Peter Augustsson, born 1955, MSc. Eng., previously President and CEO of Saab Automobile AB, now has his own business development company. Chairman of Metallfabriken Ljunghäll AB and Automotive Business Development AB. Member of the board of Wallenius Lines AB, NovaCast Technologies AB and Ortic 3D AB.
The Nominating Committee proposes election of the public accounting firm of Öhrlings PricewaterhouseCoopers AB as auditors, with authorised public accountant Bror Frid as chief auditor for the period up to the 2012 AGM and authorised public accountant Gunnar Hjalmarsson as deputy auditor for the same period.
Shareholders representing more than 65% of the number of votes for all shares in the company support the proposals.
RESOLUTION CONCERNING THE BOARD OF DIRECTOR’S PROPOSED GUIDELINES FOR REMUNERATION AND OTHER TERMS OF EMPLOYMENT FOR SENIOR OFFICERS (item 11)

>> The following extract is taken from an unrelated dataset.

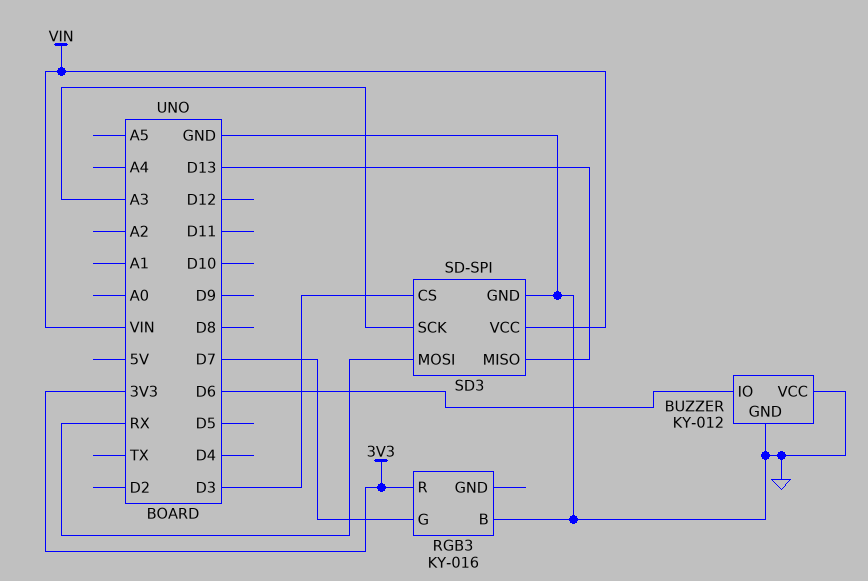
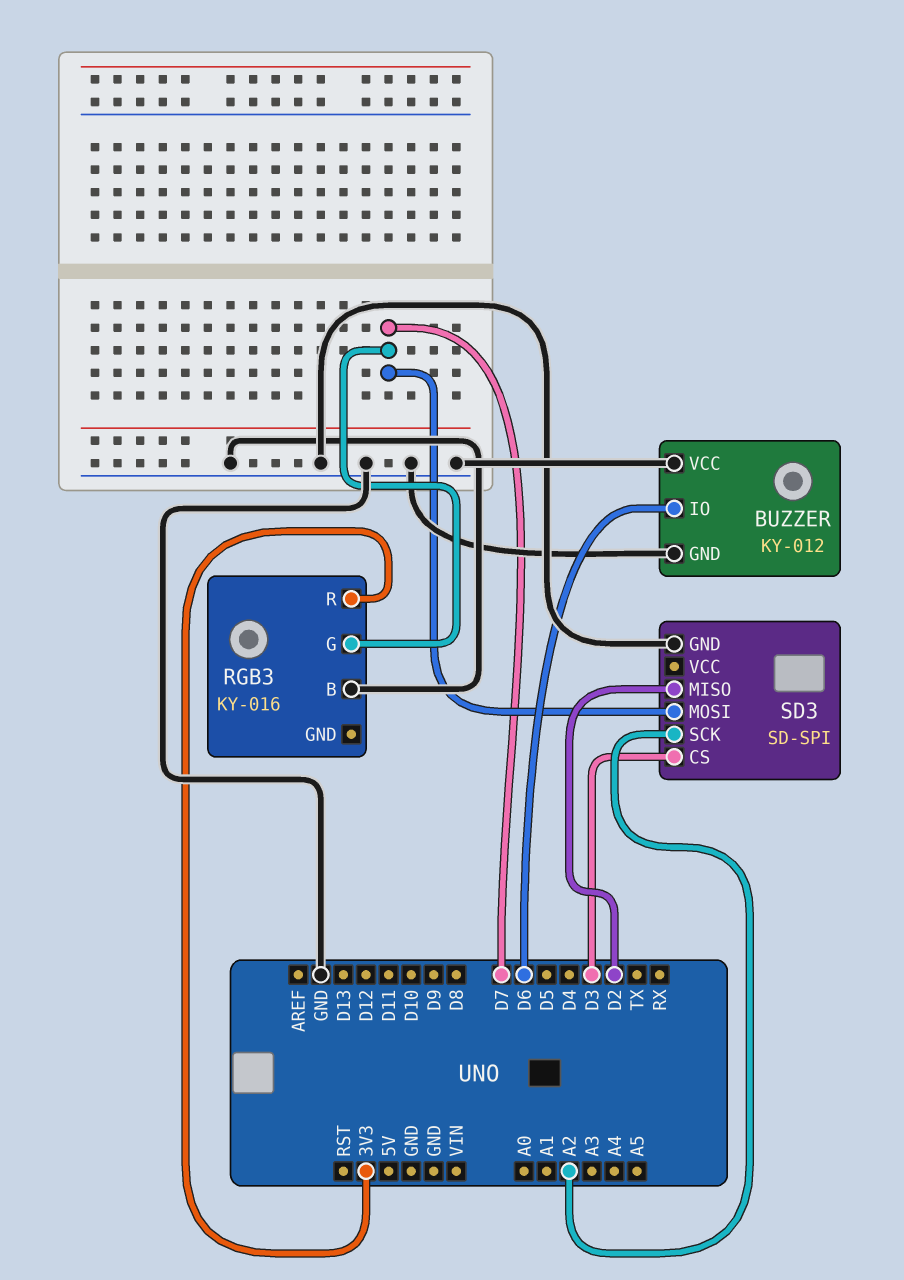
SD3 pin MISO: D13 -> D2
SD3 pin MOSI: RX -> D7
SD3 pin SCK: A3 -> A2
SD3 pin VCC: VIN -> none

The Board of Directors proposes that the AGM resolve on guidelines for remuneration to senior officers, by and large entailing that market-level salaries and other terms of employment be applied for the Group Management. In addition to a fixed annual salary, the Group Management also receives a variable salary, which is limited and based on the Group’s financial performance compared with established goals.
AUTHORISATION (item 12)
The Board of Directors proposes that the AGM authorise the Board to resolve on one or more occasions up until the 2009 Annual General Meeting that repurchased shares can be transferred, notwithstanding the shareholders’ pre-emption rights, and that non-cash payment can be made for such transferred shares. This authorisation enables the Board of Directors to use the Company’s own shares as payment for acquired companies.

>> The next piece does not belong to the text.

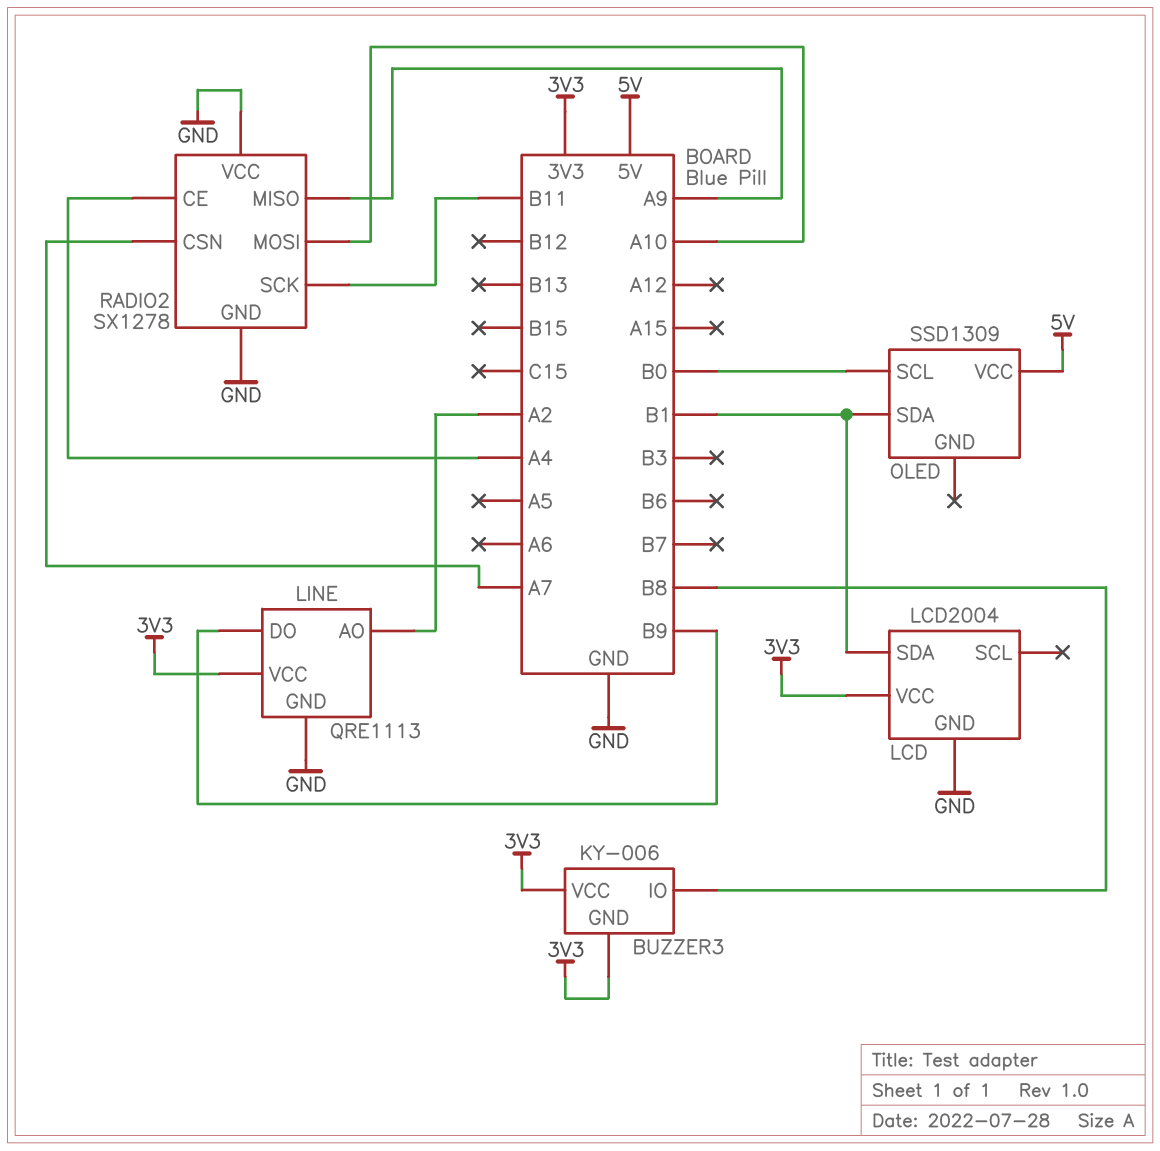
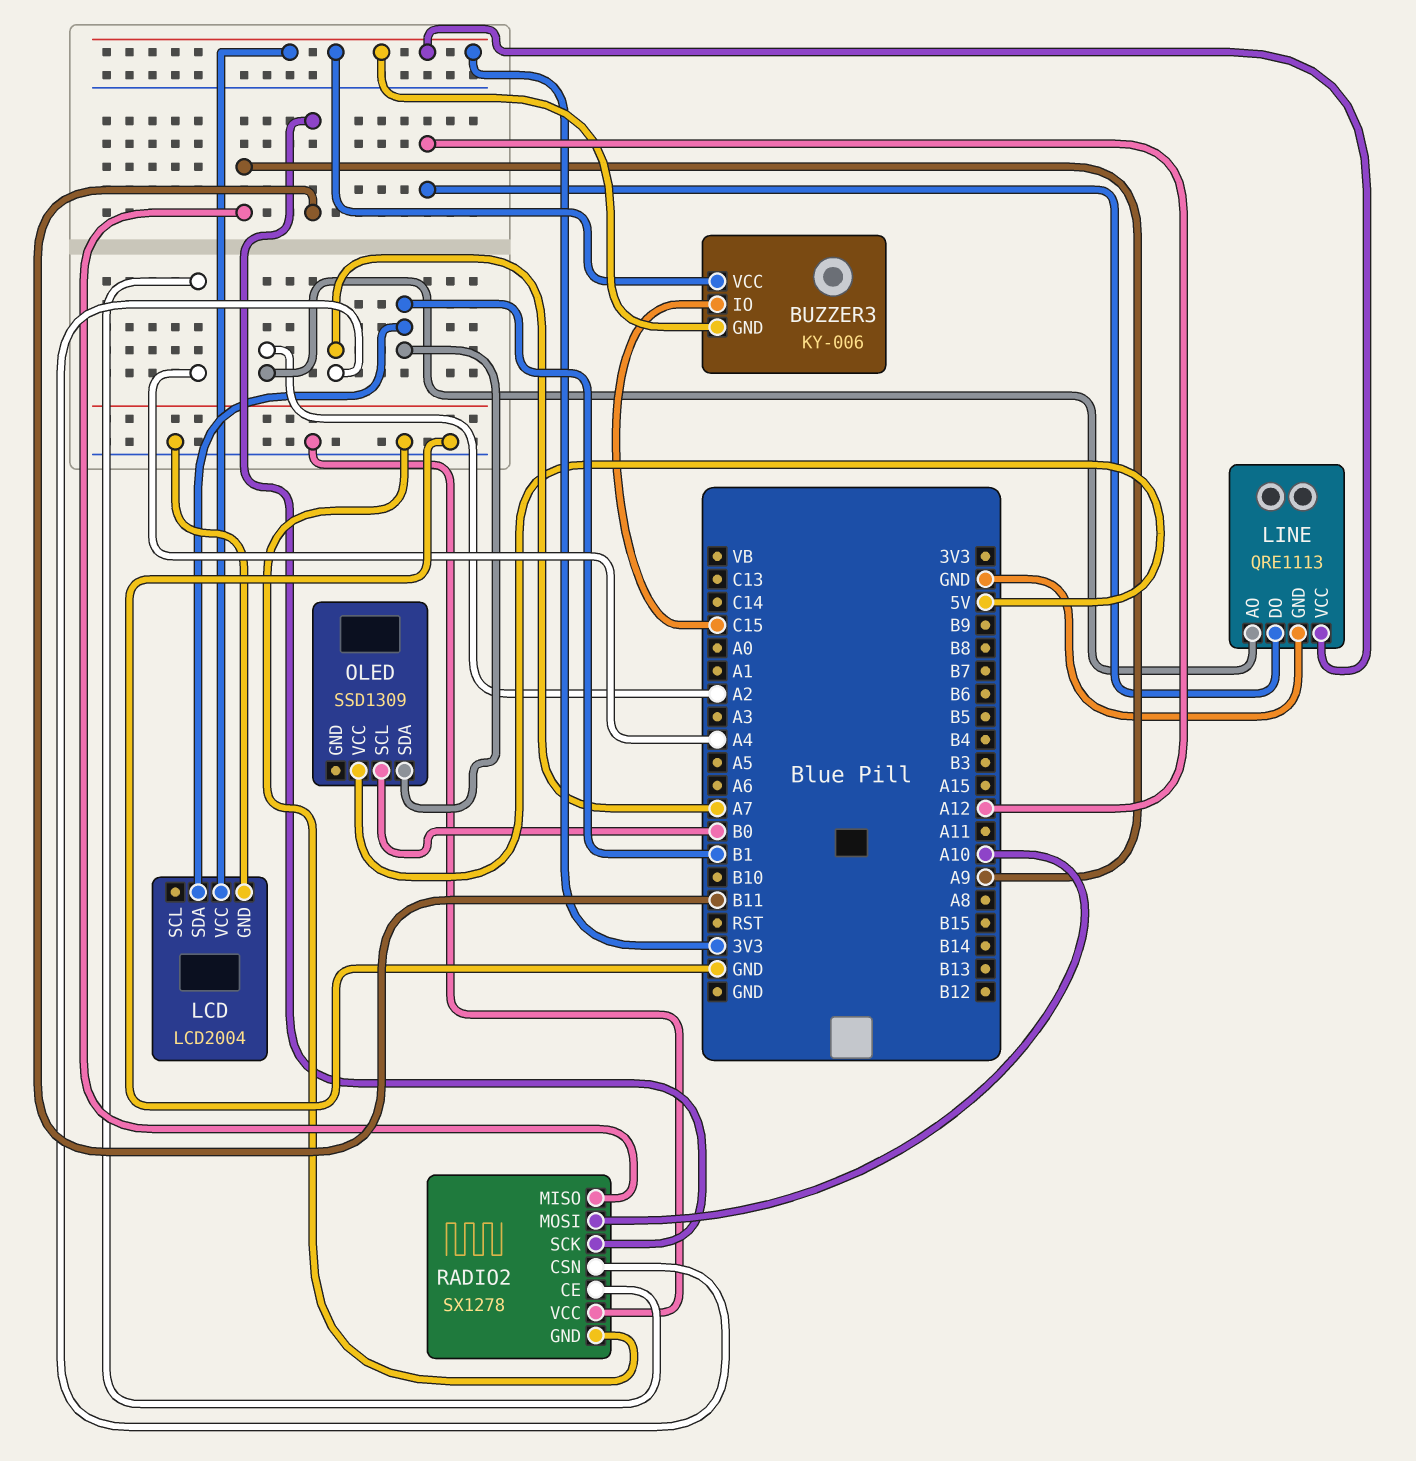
BUZZER3 pin IO: B8 -> C15
LINE pin DO: B9 -> A12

NOMINATING COMMITTEE (item 13)
Shareholders representing more than 65% of the number of votes for all shares in the company propose that Reidar Öster, Richard Persson, Staffan Ekelund and Åke Persson comprise the Nominating Committee.
OTHER
The Annual Report and Audit Report, as well as other key documents, will be available at the company’s office (address: VBG GROUP AB, Box 1216, SE-462 28 Vänersborg, Sweden) at least two weeks before the General Meeting and can be sent to shareholders who give their mailing address on request.